We’re getting bored with reporting that the team didn’t really get going until the second half. The offense which was on skates the past three games reverted to concrete overshoes for all but LeBron. During the first half we heard tell of Blatt’s pleas for the team to execute the offense.

That’s this team in a nutshell. When their shots are falling, the ball moves, confidence abounds and defensive effort seems to follow. However face a physical team with athletic bigs and the team shrinks a bit. When their shots don’t fall, sometimes ball and player movement stop. It wasn’t as bad last night as it can be, but it’s apparent the team still has miles to go before their defense intensity is a given, regardless of their offensive circumstances.

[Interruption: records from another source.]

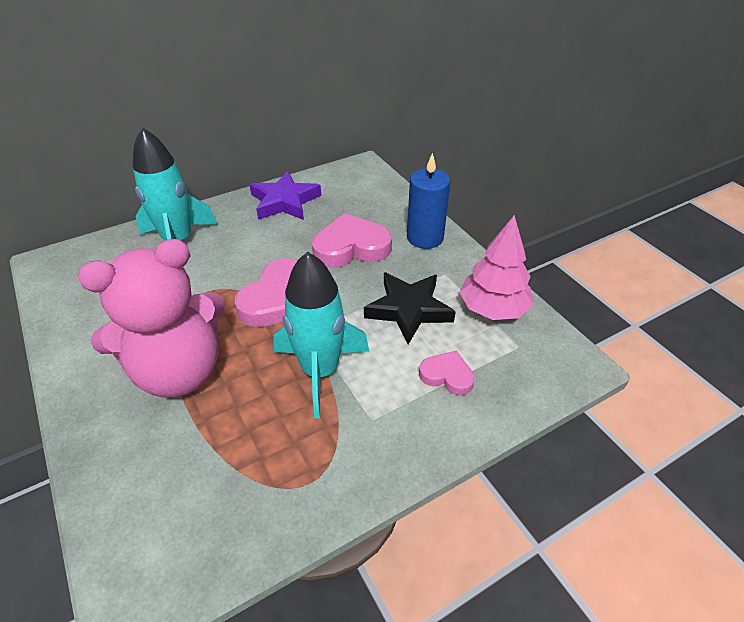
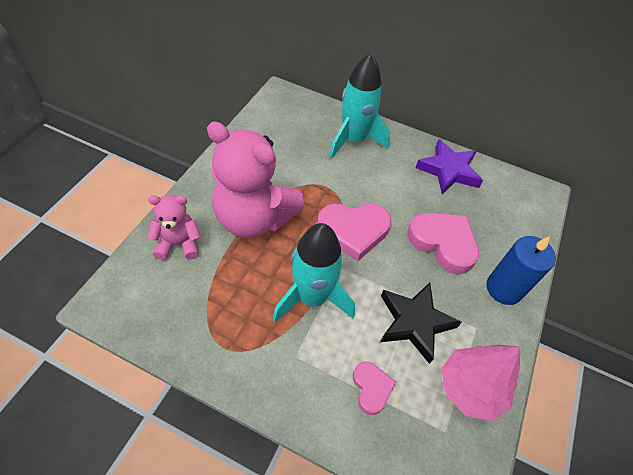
camera: 50 degrees right, 10 degrees up
(134, 465) = (179, 244): none -> pink teddy bear

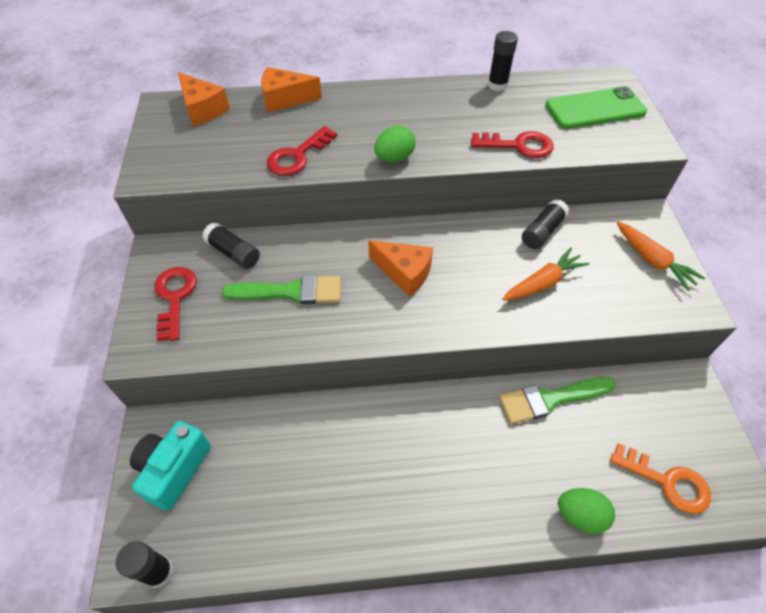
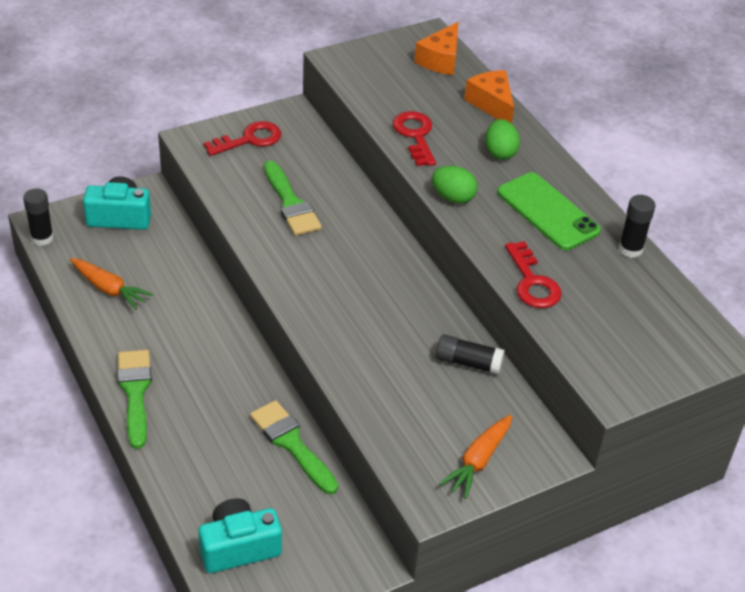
camera: 65 degrees right, 10 degrees down
(233, 253) = (314, 156): black glue stick -> none
(297, 156) = (415, 135): red key -> red key turned 60 degrees clockwise
(404, 273) = (352, 270): orange cheese -> none
(448, 526) = (135, 392): none -> green brush
(543, 282) = (395, 373): orange carrot -> orange carrot (109, 289)
(580, 515) = (179, 482): green egg -> green egg (500, 152)
(595, 109) = (645, 337): green phone -> green phone (547, 212)
(667, 482) = (239, 547): orange key -> turquoise camera

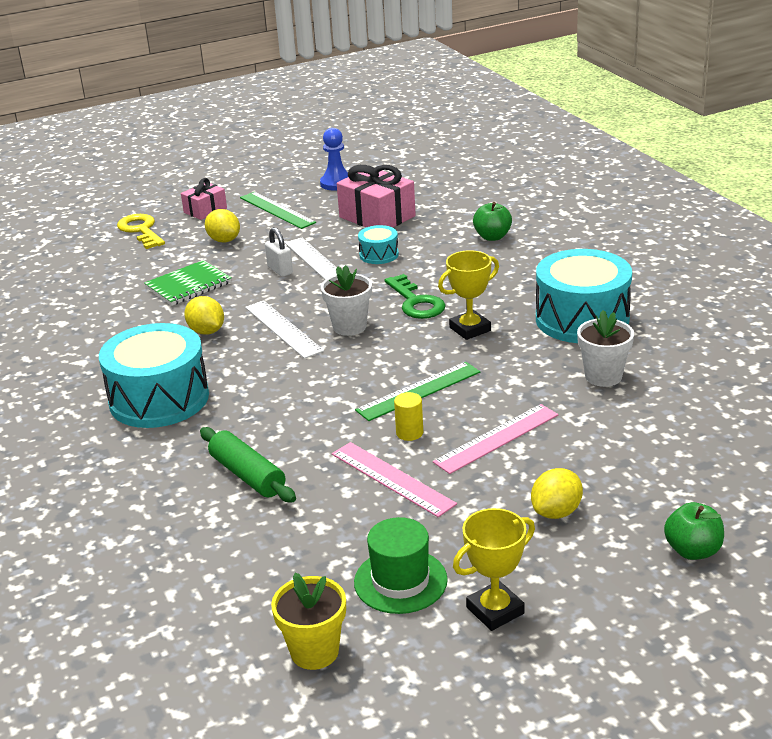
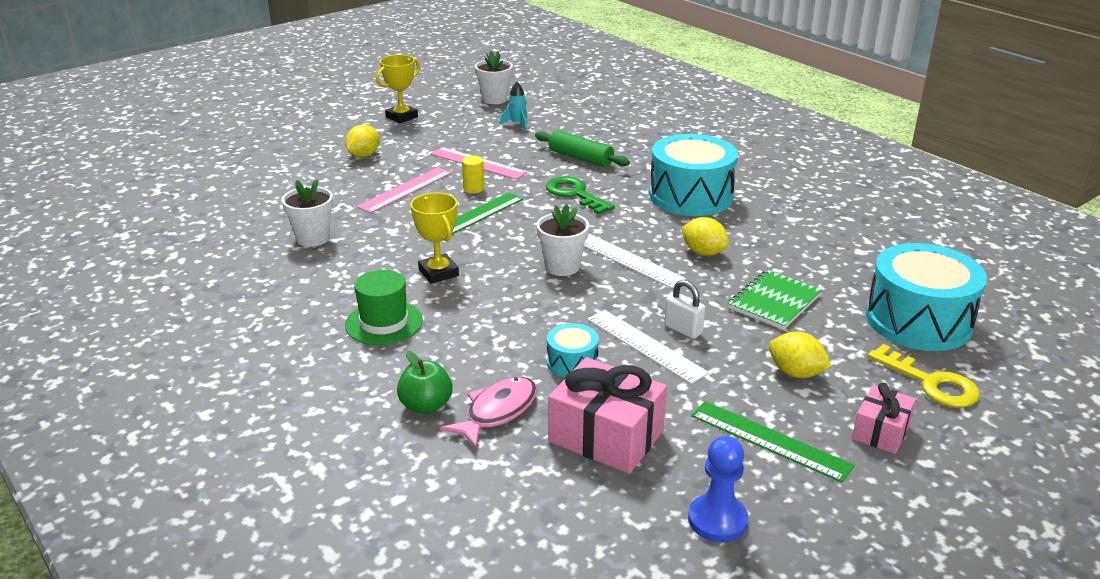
camera: 165 degrees right, 0 degrees up
(303, 565) = (517, 124): none -> turquoise rocket
(314, 651) = (494, 99): yellow flower pot -> white flower pot
(400, 581) = (457, 123): green hat -> green hat (384, 323)
(416, 302) = (503, 298): green key -> green key (575, 194)
(443, 231) = (497, 412): none -> pink fish
(470, 329) = (438, 273): yellow trophy -> yellow trophy turned 75 degrees counterclockwise
(582, 319) = (322, 291): turquoise drum -> turquoise drum (918, 321)
(692, 551) = (281, 145): green apple -> none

Also we’d love to see the team come out with as much intensity as their opponents. They don’t come out with enough energy and when their foes hit some shots they build confidence, and suddenly they’re underfoot the entire game.

“We need to be smarter,” said J.R. Smith at halftime. “We’re a better team than we’ve been and we’re playing down to their level.”

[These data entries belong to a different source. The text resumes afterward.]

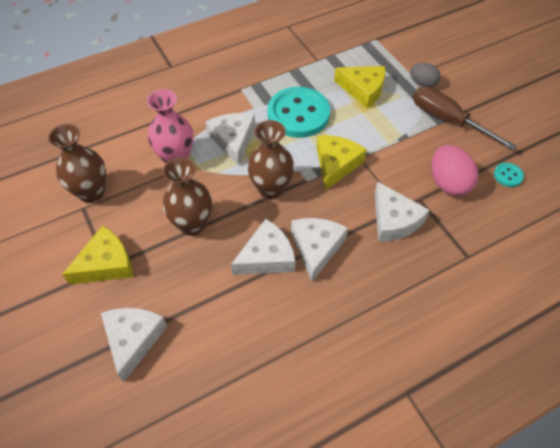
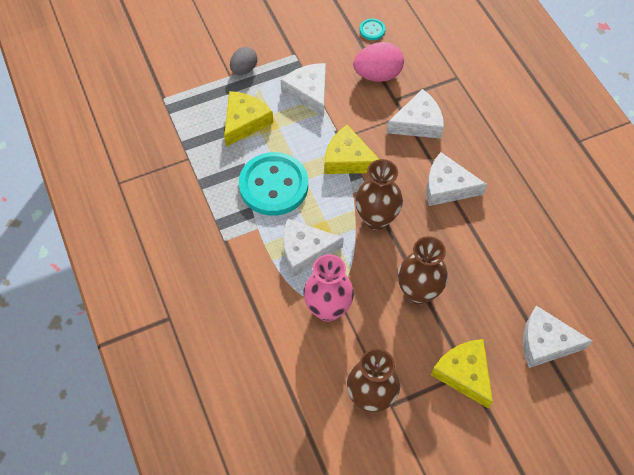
camera: 85 degrees left, 5 degrees up
(267, 257) = (456, 228): white cheese -> white cheese (309, 92)
(448, 120) = (299, 59): brown screwdriver -> none

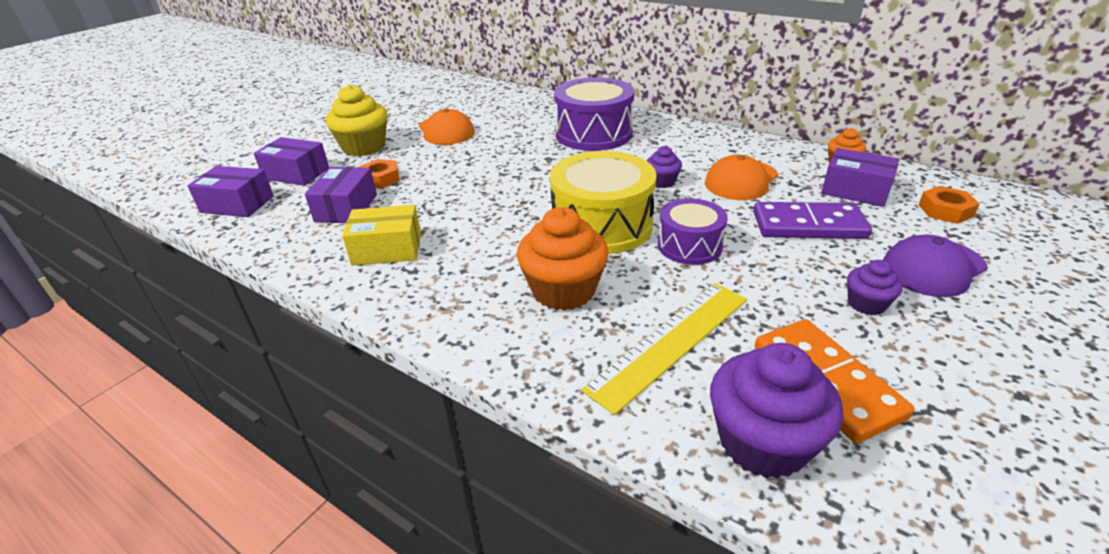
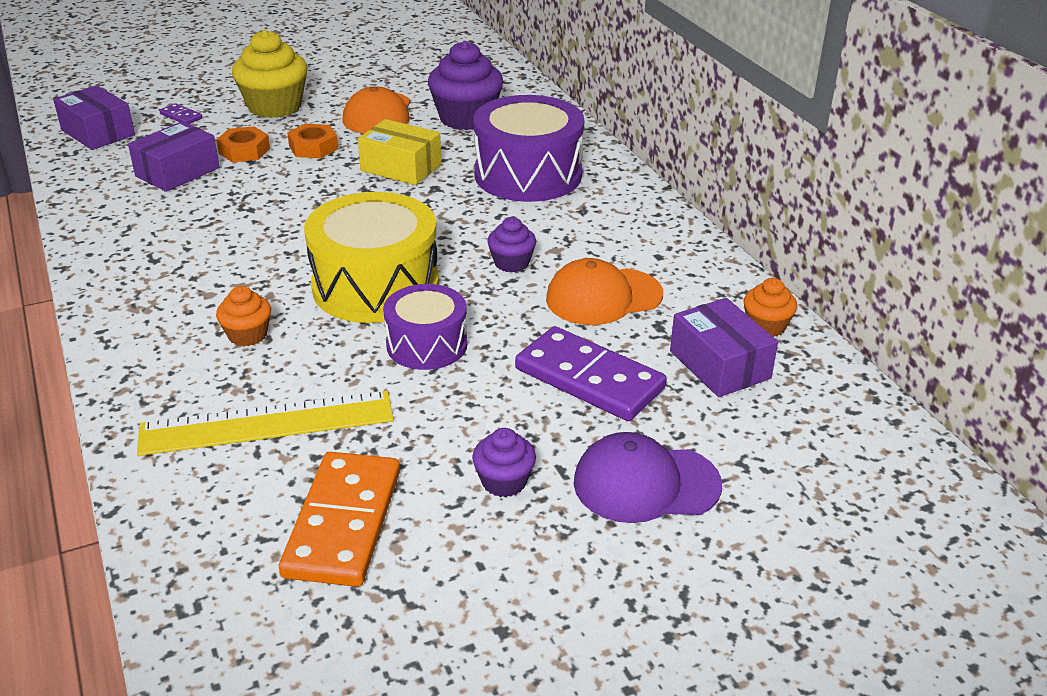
camera: 30 degrees right, 0 degrees up
(296, 173) = (181, 116): purple box -> purple domino
(387, 249) = (159, 229): yellow box -> yellow box (401, 167)
(563, 290) = (247, 335): orange cupcake -> orange cupcake, size x0.53
(762, 442) = (214, 536): purple cupcake -> purple cupcake (466, 118)
(945, 210) = (788, 435): orange nut -> orange nut (313, 147)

That’s the biggest complaint against the Cavs, alongside their proclivity for 3s which often correlates with an ineffective offense. They hit them enough that they may not see it as an issue but last night they were 9-32 from beyond the boundary and 26-58 from inside the arc.

Alas, it’s still pretty early in the season and 26-9 is a pretty damn good record, not to mention the Cavaliers seat atop the Eastern Conference. We’ve seen some of the best LeBron James play in more than a year, which allows us to nourish hope his jumper’s back to stay and not for a winter fling.

The road gets decidedly tougher going forward. The next three games are in Texas including back-to-back games Thursday and Friday. On Tuesday they face a tough Mavericks team that despite losing out on DeAndre Jordan are a playoff team in the West.